On the White House website, we are told that the president’s words that day came “after an introduction by Professor Elie Wiesel.” This is misleading, for Wiesel not only introduced the president but took him to task. It’s not surprising that the White House does not show us what Wiesel said about the Holocaust and about Syria today:

“It [the Holocaust] could have been prevented. The greatest tragedy in history could have been prevented had the civilized world spoken up, taken measures in 1939, ‘40, ‘41, ‘42. Each time, in Berlin, Geobbels and the others always wanted to see what would be the reaction in Washington and London and Rome, and there was no reaction, so they felt they could continue. So in this place we may ask: Have we learned anything from it? If so, how is it that Assad is still in power?”

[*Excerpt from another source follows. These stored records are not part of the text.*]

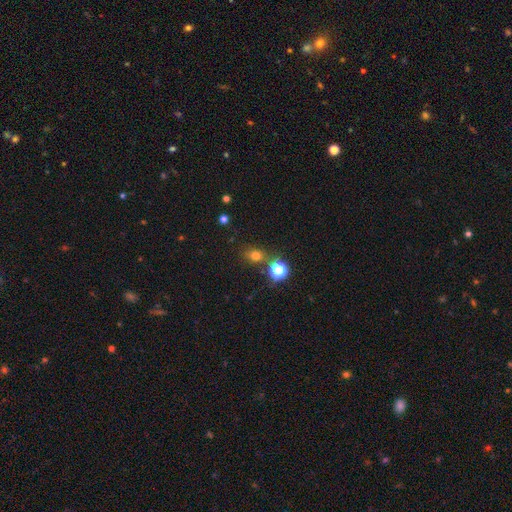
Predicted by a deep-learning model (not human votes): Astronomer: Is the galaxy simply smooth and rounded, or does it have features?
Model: smooth — 68%.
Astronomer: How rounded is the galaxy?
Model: round — 63%.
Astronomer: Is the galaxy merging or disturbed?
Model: none — 72%.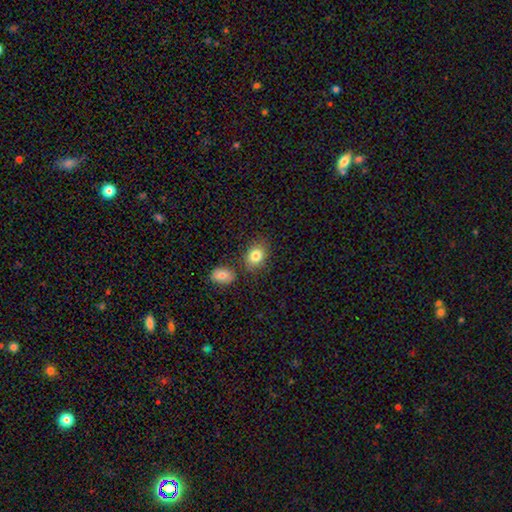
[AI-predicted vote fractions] A smooth galaxy with no disk features (83%) that is in between round and cigar-shaped (64%).

Vote fractions:
- Smooth or featured? smooth: 83% / star or artifact: 9% / featured or disk: 8%
- How rounded? in between: 64% / round: 35% / cigar-shaped: 1%
- Merging? none: 74% / minor disturbance: 13% / merger: 10% / major disturbance: 3%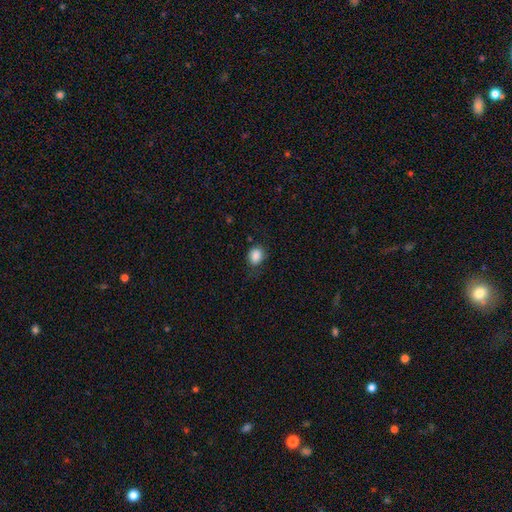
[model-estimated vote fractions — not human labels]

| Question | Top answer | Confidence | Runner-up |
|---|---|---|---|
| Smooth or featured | smooth | 86% | star or artifact (9%) |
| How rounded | round | 50% | in between (49%) |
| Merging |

How indeed? In large part because Obama has provided no leadership, apparently preferring to watch these massacres rather than taking the risk of acting. He is, to use Clinton’s phrase, standing idly by, making speeches from time to time but denying the opposition the assistance it needs. If the killing goes on at these levels of brutality, he may be forced to act, but that will not eliminate the stain on his record that these 14 months will leave. An “Atrocities Prevention Board” is a nice thing to have; I’m for it. But I’d trade it in an instant for a president determined to prevent atrocities.

From “Pressure Points” by Elliott Abrams. Reprinted with permission from the Council on Foreign Relations.